Document extract START

Thank you. At this time, we’ll be conducting a question-and-answer session. [Operator Instructions] Our first question comes from the line of Amit Dayal with H.C. Wainwright. Please proceed with your question..
So just going over the backlog relatively flat at the end of 1Q ’19 versus 4Q ’18, how does this impact sort of our expectations for the full 2019 relative to 2018? I know you've mentioned you’re expecting $10 million to $15 million in contract opportunities to potentially close over the next few months, but the current rate is a little bit sort of a year-over-year slower than what we saw in 2018.
So just wanted to get some context around how we should expect the next three quarters for 2019 to play out?.
Understood, Amit, and you’re right, the pace of bookings in 2019 has been slower than 2018 thus far. As it relates to impact on full year, we’re still focused on obviously to delivering operating profit from continuing ops on the bottom line. That is our target.
From a top line perspective without getting call it full year guidance on top line, I can tell you that FUEL CHEM we’re expecting to trend in a similar to slightly favorable fashion in ’19 versus ’18, but just given the timing of contract award thus far, in 2019 on the APC side, I would expect a little bit of reduction on the APC side in ’19 versus ’18 just based on pure timing today.
So, we’re focusing on getting the orders under our belts and then timing of execution is going to depend on customer requirements project by project. But just generally speaking right now Amit, your point is accurate. Bookings are a little bit slower than we would like to see, but it’s as you know it’s timing that we can’t control.
And from a revenue recognition prospective, we’ll just have to follow all those contracts we're going to be executed throughout the remainder of this year and then going into 2020. We’ll have obviously more this year once we have the opportunity to work through this, call it the full second quarter, and then talk later at that point in time.

Document extract END
Record excerpts START

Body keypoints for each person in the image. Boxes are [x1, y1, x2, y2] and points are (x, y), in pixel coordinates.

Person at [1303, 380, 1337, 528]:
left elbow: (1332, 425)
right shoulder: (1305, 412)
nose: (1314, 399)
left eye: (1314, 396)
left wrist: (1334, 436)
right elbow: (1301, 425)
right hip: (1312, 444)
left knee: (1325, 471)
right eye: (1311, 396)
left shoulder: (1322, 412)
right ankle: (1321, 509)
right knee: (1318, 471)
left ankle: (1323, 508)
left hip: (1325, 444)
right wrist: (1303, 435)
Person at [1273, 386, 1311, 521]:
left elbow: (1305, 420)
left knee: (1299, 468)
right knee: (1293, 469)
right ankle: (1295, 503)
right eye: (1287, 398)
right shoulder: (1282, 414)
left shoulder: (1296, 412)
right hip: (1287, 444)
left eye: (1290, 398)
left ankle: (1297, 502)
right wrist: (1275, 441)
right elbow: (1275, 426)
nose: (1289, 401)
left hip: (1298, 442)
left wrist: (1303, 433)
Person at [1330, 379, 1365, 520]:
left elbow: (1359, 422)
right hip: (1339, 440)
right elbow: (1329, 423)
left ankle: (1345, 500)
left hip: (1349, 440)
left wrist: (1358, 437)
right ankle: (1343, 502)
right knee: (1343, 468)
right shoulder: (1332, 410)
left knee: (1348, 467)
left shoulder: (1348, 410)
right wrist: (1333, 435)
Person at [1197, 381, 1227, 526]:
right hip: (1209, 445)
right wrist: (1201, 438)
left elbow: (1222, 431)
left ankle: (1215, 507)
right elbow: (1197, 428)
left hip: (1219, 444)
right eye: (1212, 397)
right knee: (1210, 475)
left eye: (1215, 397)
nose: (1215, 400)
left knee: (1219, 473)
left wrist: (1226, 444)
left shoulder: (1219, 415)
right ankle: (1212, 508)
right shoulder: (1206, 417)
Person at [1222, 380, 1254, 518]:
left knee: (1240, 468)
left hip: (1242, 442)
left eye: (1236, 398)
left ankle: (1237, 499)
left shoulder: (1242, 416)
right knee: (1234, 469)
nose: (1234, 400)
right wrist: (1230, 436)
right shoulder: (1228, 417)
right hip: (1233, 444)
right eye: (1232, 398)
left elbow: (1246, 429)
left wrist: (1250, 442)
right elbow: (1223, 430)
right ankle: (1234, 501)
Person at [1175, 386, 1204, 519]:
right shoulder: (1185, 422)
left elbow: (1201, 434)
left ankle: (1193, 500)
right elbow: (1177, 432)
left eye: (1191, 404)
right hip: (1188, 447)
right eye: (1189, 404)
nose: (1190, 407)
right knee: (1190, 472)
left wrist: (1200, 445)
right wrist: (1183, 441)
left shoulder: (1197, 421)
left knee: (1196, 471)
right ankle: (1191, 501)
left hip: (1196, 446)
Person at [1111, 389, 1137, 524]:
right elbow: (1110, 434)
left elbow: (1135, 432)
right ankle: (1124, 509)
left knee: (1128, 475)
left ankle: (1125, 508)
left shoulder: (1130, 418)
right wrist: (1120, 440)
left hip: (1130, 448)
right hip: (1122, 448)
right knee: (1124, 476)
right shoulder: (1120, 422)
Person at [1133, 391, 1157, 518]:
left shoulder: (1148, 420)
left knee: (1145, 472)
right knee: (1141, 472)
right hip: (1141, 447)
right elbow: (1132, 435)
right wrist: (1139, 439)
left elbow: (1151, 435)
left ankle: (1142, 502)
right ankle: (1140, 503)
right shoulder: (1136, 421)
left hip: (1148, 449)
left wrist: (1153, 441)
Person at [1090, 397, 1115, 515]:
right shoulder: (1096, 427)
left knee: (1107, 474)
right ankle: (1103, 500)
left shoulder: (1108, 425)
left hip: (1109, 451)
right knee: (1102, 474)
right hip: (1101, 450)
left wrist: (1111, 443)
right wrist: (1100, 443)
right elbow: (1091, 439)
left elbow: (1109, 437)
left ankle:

Record excerpts END

* Task brief:
Check each statement against the earnings call transcript. Answer yes or no, and quote the exact words that decide it. (a) Bookings in 2019 have so far come in slower than in 2018. (b) FUEL CHEM is expected to do worse in 2019 than in 2018. (c) Operating profit from continuing operations is the stated target. The listing has no role here.

* Solution to this exercise:
(a) Yes: "the pace of bookings in 2019 has been slower than 2018 thus far"
(b) No: "FUEL CHEM we’re expecting to trend in a similar to slightly favorable fashion in ’19 versus ’18"
(c) Yes: "delivering operating profit from continuing ops on the bottom line. That is our target."